Exercise materials:

------------------------------------------------------------------------

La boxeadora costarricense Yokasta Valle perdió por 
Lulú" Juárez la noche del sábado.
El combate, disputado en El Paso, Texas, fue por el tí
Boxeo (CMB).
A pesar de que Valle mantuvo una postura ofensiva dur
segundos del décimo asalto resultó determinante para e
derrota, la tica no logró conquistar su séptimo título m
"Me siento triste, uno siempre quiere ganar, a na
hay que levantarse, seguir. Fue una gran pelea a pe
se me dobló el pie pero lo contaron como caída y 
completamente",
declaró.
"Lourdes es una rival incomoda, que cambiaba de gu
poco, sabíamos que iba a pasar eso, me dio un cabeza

------------------------------------------------------------------------

The problem: Transcribe every line of the records above, reproducing each one character for character, including any line that ends mid-word.

Written solution:
La boxeadora costarricense Yokasta Valle perdió por 
Lulú" Juárez la noche del sábado.
El combate, disputado en El Paso, Texas, fue por el tí
Boxeo (CMB).
A pesar de que Valle mantuvo una postura ofensiva dur
segundos del décimo asalto resultó determinante para e
derrota, la tica no logró conquistar su séptimo título m
"Me siento triste, uno siempre quiere ganar, a na
hay que levantarse, seguir. Fue una gran pelea a pe
se me dobló el pie pero lo contaron como caída y 
completamente",
declaró.
"Lourdes es una rival incomoda, que cambiaba de gu
poco, sabíamos que iba a pasar eso, me dio un cabeza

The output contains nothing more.